Excerpted text ▸
····················

Veiled threat to Islamisation

A veiled woman has been denied citizenship by France because her brand of Islam is incompatible with French values.

"The case will re-ignite debate about how to reconcile religious freedom with other rights, which many in France feel are being challenged by the way of life of some Muslims," says this story in Britain's Daily Mail.

The Mail quotes Le Monde as saying it's the first time this sort of thing has happened because of personal religious practice.

The Mail continues:

Married to a French national, the woman arrived in France in 2000, speaks good French and has three children born in France.

Thought to be aged 32, she wears a burka that covers all her body except her eyes, and lives in "total submission" to her husband and male relatives, according to social services.

And it's that total submission that's worrying.

····················

Data shown ▸
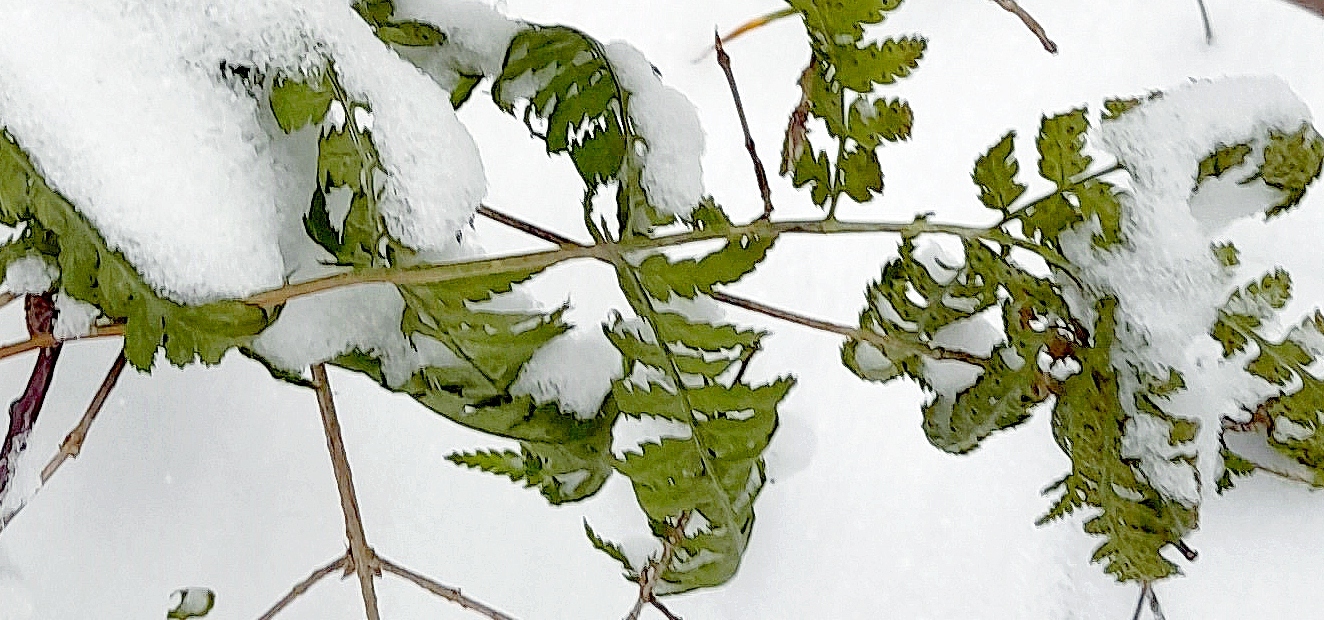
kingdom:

····················

Required work ▸
Continue the piece about the veiled woman refused French citizenship, starting right after its final sentence.

Response below ▸
Should she be allowed citizenship? Is what she does with her appearance a not a private matter (provided she's not a threat to others)? I suspect it's not just her submission but the fact that she's wearing it like a badge of honour that's upsetting the authorities.

"The ruling", says the Mail, "comes weeks after a heated debate over whether traditional Muslim views were creeping into French law, prompted by a court annulment of the marriage of two Muslims because the husband said the wife was not a virgin as she had claimed to be."

It looks as though, if creeping Islam is to be halted, the process has to start somewhere.